» Material provided:
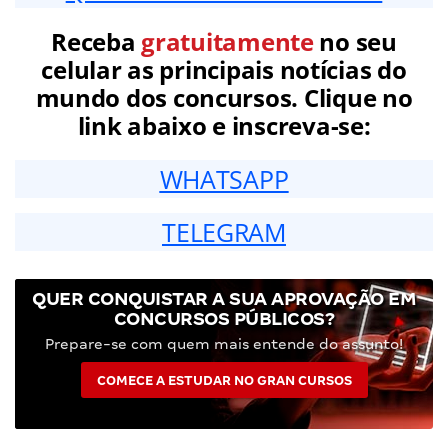
Receba
gratuitamente
no seu
celular as principais notícias do
mundo dos concursos. Clique no
link abaixo e inscreva-se:
WHATSAPP
TELEGRAM
QUER CONQUISTAR A SUA APROVAÇÃO EM
CONCURSOS PÚBLICOS?
Prepare-se com quem mais entende do assunto!
COMECE A ESTUDAR NO GRAN CURSOS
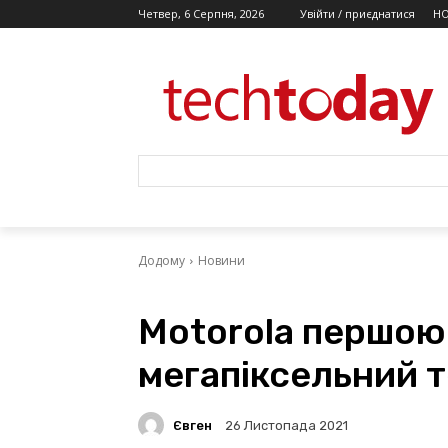
Четвер, 6 Серпня, 2026
Увійти / приєднатися
Н
Додому
Новини
Motorola першою
мегапіксельний 
Євген
26 Листопада 2021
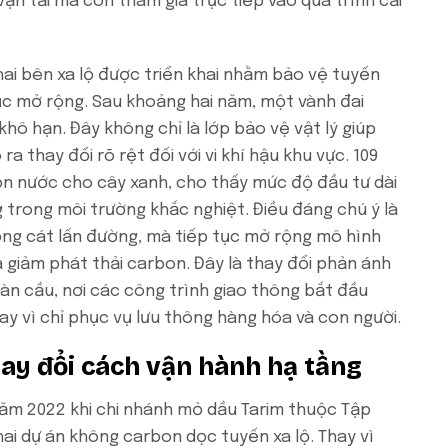
ận tải mà còn tham gia trực tiếp vào quá trình cải
ai bên xa lộ được triển khai nhằm bảo vệ tuyến
ục mở rộng. Sau khoảng hai năm, một vành đai
khô hạn. Đây không chỉ là lớp bảo vệ vật lý giúp
 thay đổi rõ rệt đối với vi khí hậu khu vực. 109
ồn nước cho cây xanh, cho thấy mức độ đầu tư dài
 trong môi trường khắc nghiệt. Điều đáng chú ý là
ống cát lấn đường, mà tiếp tục mở rộng mô hình
 giảm phát thải carbon. Đây là thay đổi phản ánh
àn cầu, nơi các công trình giao thông bắt đầu
ay vì chỉ phục vụ lưu thông hàng hóa và con người.
hay đổi cách vận hành hạ tầng
năm 2022 khi chi nhánh mỏ dầu Tarim thuộc Tập
ai dự án không carbon dọc tuyến xa lộ. Thay vì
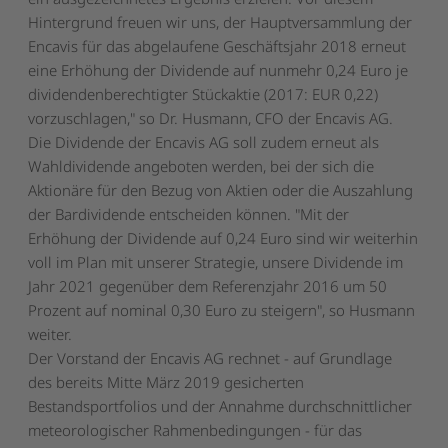
Hintergrund freuen wir uns, der Hauptversammlung der
Encavis für das abgelaufene Geschäftsjahr 2018 erneut
eine Erhöhung der Dividende auf nunmehr 0,24 Euro je
dividendenberechtigter Stückaktie (2017: EUR 0,22)
vorzuschlagen," so Dr. Husmann, CFO der Encavis AG.
Die Dividende der Encavis AG soll zudem erneut als
Wahldividende angeboten werden, bei der sich die
Aktionäre für den Bezug von Aktien oder die Auszahlung
der Bardividende entscheiden können. "Mit der
Erhöhung der Dividende auf 0,24 Euro sind wir weiterhin
voll im Plan mit unserer Strategie, unsere Dividende im
Jahr 2021 gegenüber dem Referenzjahr 2016 um 50
Prozent auf nominal 0,30 Euro zu steigern", so Husmann
weiter.
Der Vorstand der Encavis AG rechnet - auf Grundlage
des bereits Mitte März 2019 gesicherten
Bestandsportfolios und der Annahme durchschnittlicher
meteorologischer Rahmenbedingungen - für das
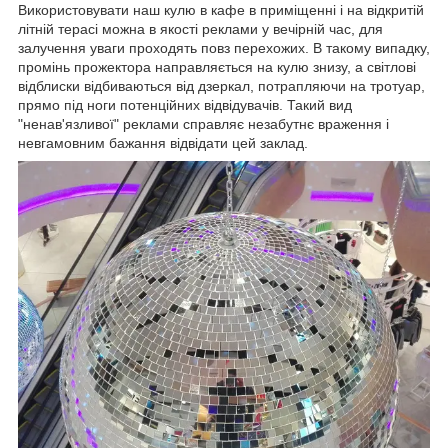
Використовувати наш кулю в кафе в приміщенні і на відкритій
літній терасі можна в якості реклами у вечірній час, для
залучення уваги проходять повз перехожих. В такому випадку,
промінь прожектора направляється на кулю знизу, а світлові
відблиски відбиваються від дзеркал, потрапляючи на тротуар,
прямо під ноги потенційних відвідувачів. Такий вид
"ненав'язливої" реклами справляє незабутнє враження і
невгамовним бажання відвідати цей заклад.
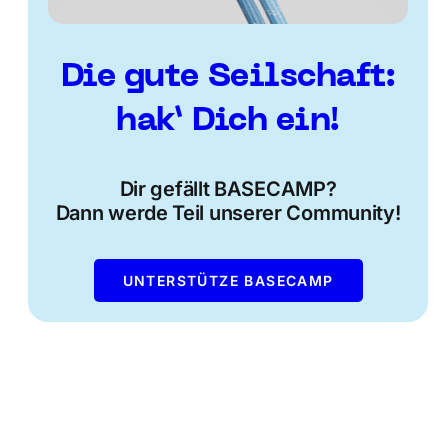
Die gute Seilschaft:
hak’ Dich ein!
Dir gefällt BASECAMP?
Dann werde Teil unserer Community!
UNTERSTÜTZE BASECAMP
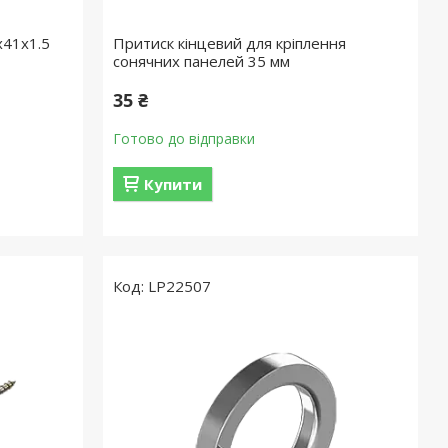
х41х1.5
Притиск кінцевий для кріплення
сонячних панелей 35 мм
35 ₴
Готово до відправки
Купити
LP22507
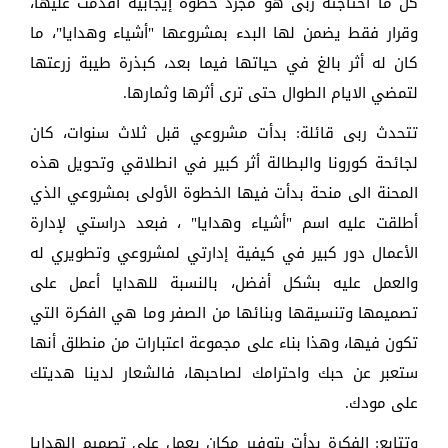
كل ما احتاجته ربى هو مجرد خطوة إيجابية أقدمت عليها،
وقرار فقط يضمن لها البدء بمشروعها "أشياء وهدايا"، ما
كان له أثر بالغ في حياتها فيما بعد، كبذرة طيبة زرعتها
لتمضي الايام الطوال حتى ترى أثرها وثمارها.
تتحدث ربى قائلة: بدأت مشروعي قبل ثلاث سنوات، كان
لجائحة كورونا والبطالة أثر كبير في انطلاقي وتحويل هذه
المحنة الى منحة بدأت فيها الخطوة الأولى بمشروعي الذي
أطلقت عليه اسم "أشياء وهدايا" ، فبعد دراستي لإدارة
الأعمال دور كبير في كيفية إدارتي لمشروعي وتطويري له
والعمل عليه بشكل أفضل، بالنسبة للهدايا أعمل على
تصميمها وتنسيقها وبنائها من الصفر وما هي الفكرة التي
تكون فيها، وهذا بناء على مجموعة اعتبارات من منطلق أنها
ستعبر عن حبك واحترامك لصاحبها، فالشعار لدينا هديتك
على مودك.
وتتابع: الفكرة بدأت بتوفير مكان يعمل على تصميم الهدايا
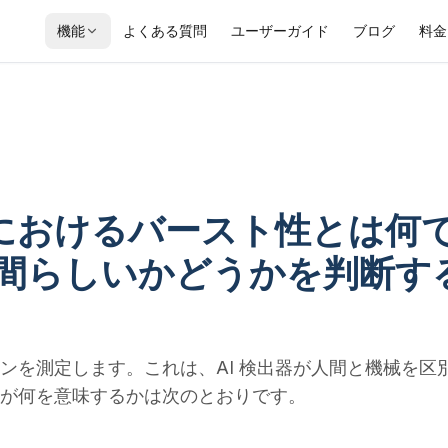
機能
よくある質問
ユーザーガイド
ブログ
料金
グにおけるバースト性とは何
人間らしいかどうかを判断す
ンを測定します。これは、AI 検出器が人間と機械を区
が何を意味するかは次のとおりです。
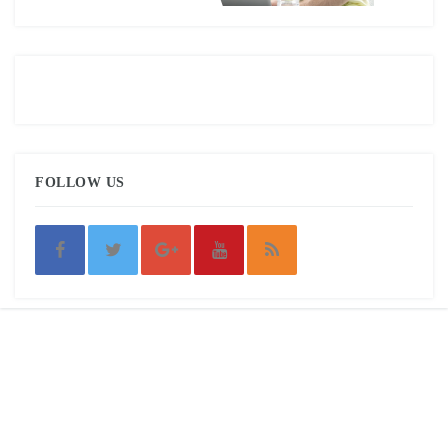
FOLLOW US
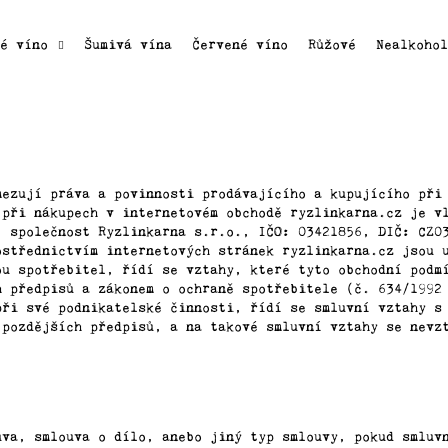
lé víno
Šumivá vína
Červené víno
Růžové
Nealkoho
mezují práva a povinnosti prodávajícího a kupujícího při
 při nákupech v internetovém obchodě ryzlinkarna.cz je v
, společnost Ryzlinkarna s.r.o., IČO: 03421856, DIČ: CZ0
ostřednictvím internetových stránek ryzlinkarna.cz jsou 
ou spotřebitel, řídí se vztahy, které tyto obchodní podm
h předpisů a zákonem o ochraně spotřebitele (č. 634/1992
při své podnikatelské činnosti, řídí se smluvní vztahy s
 pozdějších předpisů, a na takové smluvní vztahy se nevz
uva, smlouva o dílo, anebo jiný typ smlouvy, pokud smluv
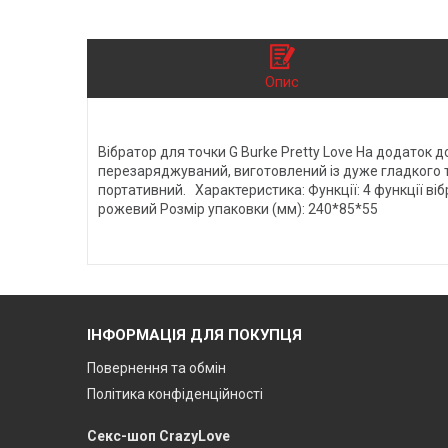
Опис
Вібратор для точки G Burke Pretty Love На додаток д
перезаряджуваний, виготовлений із дуже гладкого та 
портативний. Характеристика: Функції: 4 функції ві
рожевий Розмір упаковки (мм): 240*85*55
ІНФОРМАЦІЯ ДЛЯ ПОКУПЦЯ
Повернення та обмін
Політика конфіденційності
Секс-шоп CrazyLove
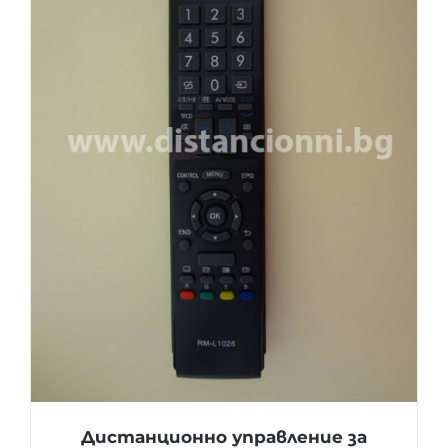
Дистанционно управление за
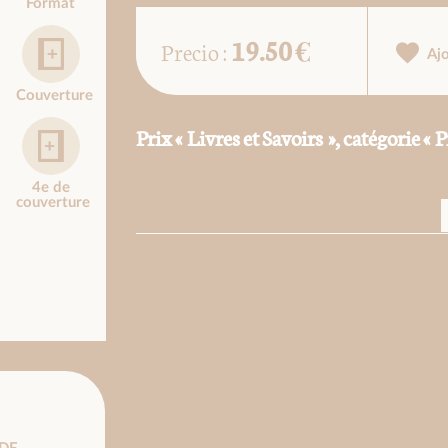
Format
19.50 €
Precio :
Aj
Couverture
Prix « Livres et Savoirs », catégorie «
4e de
couverture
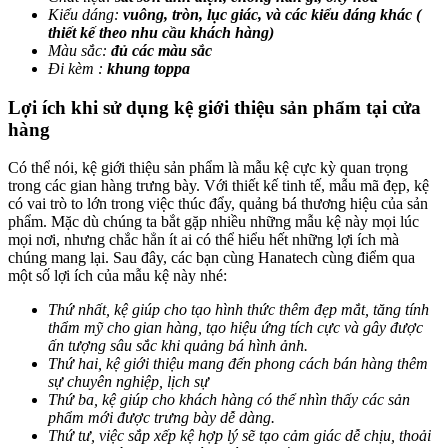
Kiểu dáng:
vuông, tròn, lục giác, và các kiểu dáng khác (
thiết kế theo nhu cầu khách hàng)
Màu sắc:
đủ các màu sắc
Đi kèm :
khung toppa
Lợi ích khi sử dụng kệ giới thiệu sản phẩm tại cửa
hàng
Có thể nói, kệ giới thiệu sản phẩm là mẫu kệ cực kỳ quan trọng
trong các gian hàng trưng bày. Với thiết kế tinh tế, mẫu mã đẹp, kệ
có vai trò to lớn trong việc thúc đẩy, quảng bá thương hiệu của sản
phẩm. Mặc dù chúng ta bắt gặp nhiều những mẫu kệ này mọi lúc
mọi nơi, nhưng chắc hẳn ít ai có thể hiểu hết những lợi ích mà
chúng mang lại. Sau đây, các bạn cùng Hanatech cùng điểm qua
một số lợi ích của mẫu kệ này nhé:
Thứ nhất, kệ giúp cho tạo hình thức thêm đẹp mắt, tăng tính
thẩm mỹ cho gian hàng, tạo hiệu ứng tích cực và gây được
ấn tượng sâu sắc khi quảng bá hình ảnh.
Thứ hai, kệ giới thiệu mang đến phong cách bán hàng thêm
sự chuyên nghiệp, lịch sự
Thứ ba, kệ giúp cho khách hàng có thể nhìn thấy các sản
phẩm mới được trưng bày dễ dàng.
Thứ tư, việc sắp xếp kệ hợp lý sẽ tạo cảm giác dễ chịu, thoải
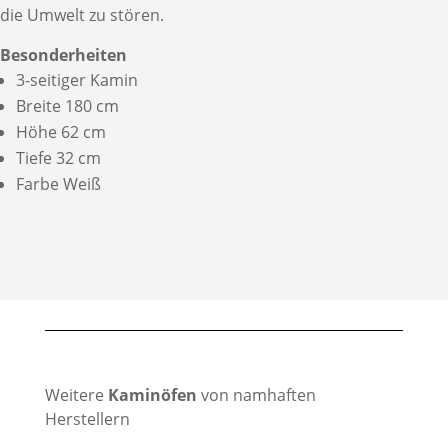
die Umwelt zu stören.
Besonderheiten
3-seitiger Kamin
Breite 180 cm
Höhe 62 cm
Tiefe 32 cm
Farbe Weiß
Weitere
Kaminöfen
von namhaften
Herstellern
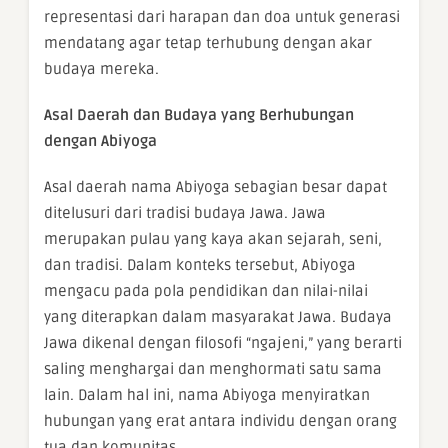
representasi dari harapan dan doa untuk generasi
mendatang agar tetap terhubung dengan akar
budaya mereka.
Asal Daerah dan Budaya yang Berhubungan
dengan Abiyoga
Asal daerah nama Abiyoga sebagian besar dapat
ditelusuri dari tradisi budaya Jawa. Jawa
merupakan pulau yang kaya akan sejarah, seni,
dan tradisi. Dalam konteks tersebut, Abiyoga
mengacu pada pola pendidikan dan nilai-nilai
yang diterapkan dalam masyarakat Jawa. Budaya
Jawa dikenal dengan filosofi “ngajeni,” yang berarti
saling menghargai dan menghormati satu sama
lain. Dalam hal ini, nama Abiyoga menyiratkan
hubungan yang erat antara individu dengan orang
tua dan komunitas.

» Exercise instructions:
Please find each line in the records above that holds the word "tradisi", and copy it.

» Final answer:
ditelusuri dari tradisi budaya Jawa. Jawa
dan tradisi. Dalam konteks tersebut, Abiyoga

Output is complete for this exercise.